Andy McMahon and Greig Cowan share insights about their journey in our Trustworthy AI

For many large Enterprises, value from Machine Learning (ML) initiatives remains stubbornly elusive. Models can take too much time and effort to get into production, or not get there at all. When they do, real-life outcomes can disappoint.

ML Ops – defined as a core function of ML engineering, focused on streamlining the process of taking machine learning models to production, and then maintaining and monitoring them – is often viewed as the solution. And done right, it can be a catalyst for the broader transformation needed to scale ML adoption.

However, too often, ML Ops becomes a narrow, technology/ tooling initiative, with inadequate attention on the necessary changes in data, process and people (skills/ culture). The focus is often on speeding up the throughput of models through the model lifecycle, with model quality left as an afterthought.

One firm that has recognised the need to address both aspects is the UK’s NatWest Group. We spoke to two leading practitioners at NatWest, Andy McMahon and Greig Cowan, to learn about their journey in our Trustworthy AI podcast series. Andy heads ML Ops there, while Greig heads Data Science and Engineering for Data Innovation.  

You can listen to the full podcast, or read on for some of the highlights.

On the pace of ML adoption in financial services vs. tech-first industries

[AM] In a regulated industry, the risk appetite is not the same as compared to, say, gaming, advertising or e-commerce. For example, a bank cannot just conduct an A/B test on a model that might reject people’s mortgage applications, and say “Oh well, at least we learnt something from that”.

Nevertheless, the opportunities from using ML effectively in banking are massive. We have some of the largest datasets in any industry. Finance is such an important part of everyone’s lives, so the direct customer impact we can have is also huge. 

A big part of our role internally is trying to sell that vision, convincing people that if you do this in the right way, with appropriate guardrails in place, you can get a lot of the benefits without introducing huge new elements of risk. 

On NWG’s four-pillar ML adoption journey so far

[GC] We have been on a big transformation journey over the last few years – from an organisation that was quite reactive in terms of producing reports and analytics about what has happened in the past, to one that is proactive in trying to predict how the business should evolve and adapt to different conditions. 

Five years ago, our data scientists were not even able to use Python easily; setting up an environment for a user took huge amounts of time and effort. In this, NWG was not an exception – it was typical of banks at that time. 

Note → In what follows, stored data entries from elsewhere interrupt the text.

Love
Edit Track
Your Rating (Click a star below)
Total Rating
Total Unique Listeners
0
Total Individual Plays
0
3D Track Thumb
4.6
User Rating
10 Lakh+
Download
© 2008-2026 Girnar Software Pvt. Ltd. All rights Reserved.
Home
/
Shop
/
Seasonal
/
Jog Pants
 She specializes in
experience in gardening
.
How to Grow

We had data scientists and engineers working in silos, on their own machines. They developed some code, with access to small amounts of data. Often, they had really good ideas and were genuinely innovating. But they could not escape from the confines of that single machine. There was no route to go-live that could turn their model or pipeline into a service that can then be consumed by customers, or colleagues around the organization. 

This really limited the value analytics/ ML could bring. Everything was very much done as a proof of concept in a sandbox environment. But how could we turn this into something real? 

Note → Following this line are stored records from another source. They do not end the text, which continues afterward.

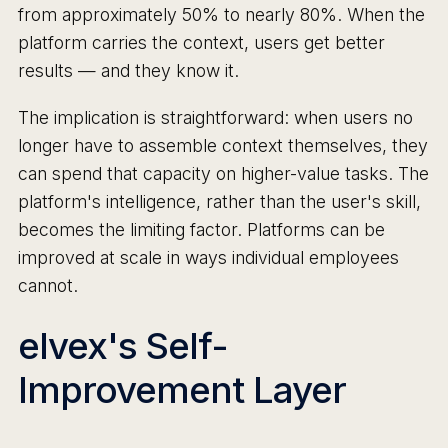
from approximately 50% to nearly 80%. When the
platform carries the context, users get better
results — and they know it.
The implication is straightforward: when users no
longer have to assemble context themselves, they
can spend that capacity on higher-value tasks. The
platform's intelligence, rather than the user's skill,
becomes the limiting factor. Platforms can be
improved at scale in ways individual employees
cannot.
elvex's Self-
Improvement Layer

How do we have the right people in the organization with the right skills? How do we have the right process and operating model for them to know how to use the new technology we were introducing? And how do we have the data in the right place so that it can be consumed and used by those pipelines, those models that we were building, without breaking things? Those four categories – people, process, data and technology – helped us focus, and move up the curve. Even today, as we move to the cloud, for example, we are really trying to be clear about how people use that new technology, how it impacts their day-to-day workflow, and at what points should they plug into different aspects of that cloud stack that we’re developing. 

Trying to focus on those things, as a collective, has really helped us build this environment that lets us go from a little proof of concept in a single data science notebook through to something that can be rapidly industrialized.

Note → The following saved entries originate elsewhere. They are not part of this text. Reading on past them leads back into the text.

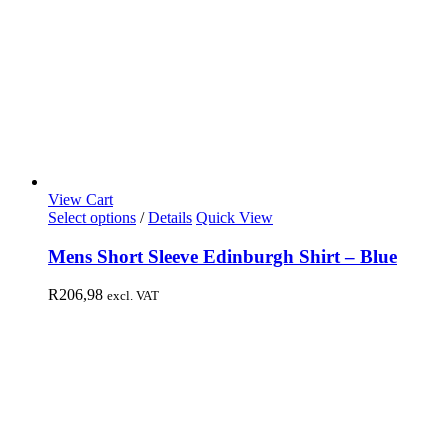
View Cart
Select options
/
Details
Quick View
Mens Short Sleeve Edinburgh Shirt – Blue
R
206,98
excl. VAT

On the importance of getting models into production

[AM] Through no fault of their own, a lot of organisations end up with amazing data science talent who will never see a production environment. It could be that the production environment does not even exist, or that it is very hard to get into. As a result, many data scientists were unfamiliar with the concept of separate development, test and production environments. 

After years of hard work, things have changed today. Instead of a nebulous “road to go-live”, they are now able to visualise the steps needed in a much clearer way. Getting models into production is not something that requires tons of heavy lifting. We have now put a system in place that will do all the heavy lifting for data scientists.

Getting into production can also be intimidating – as data scientists now need to worry about things breaking in production and the real-life consequences of those. But we point out to them that production is where the value gets generated, and where they can impact customers, really do things at a massive scale. 

That’s what industrialization really means: getting to production at scale. And ML Ops, to me, is how you do that, again and again, in a monitored and controlled way. You free up your talent to do the things they’re meant to do. Data scientists are off building the coolest models, data analysts are busy understanding and organising the data, engineers are off building the most resilient pipelines. That’s been the biggest achievement of the past couple of years is really that work in clearing that road for people. Now you’re seeing teams that are relatively small and nimble with not tons of engineers, they are now putting machine learning products into production that affect the bank. That’s incredible to see!

Last modified on June 21st, 2023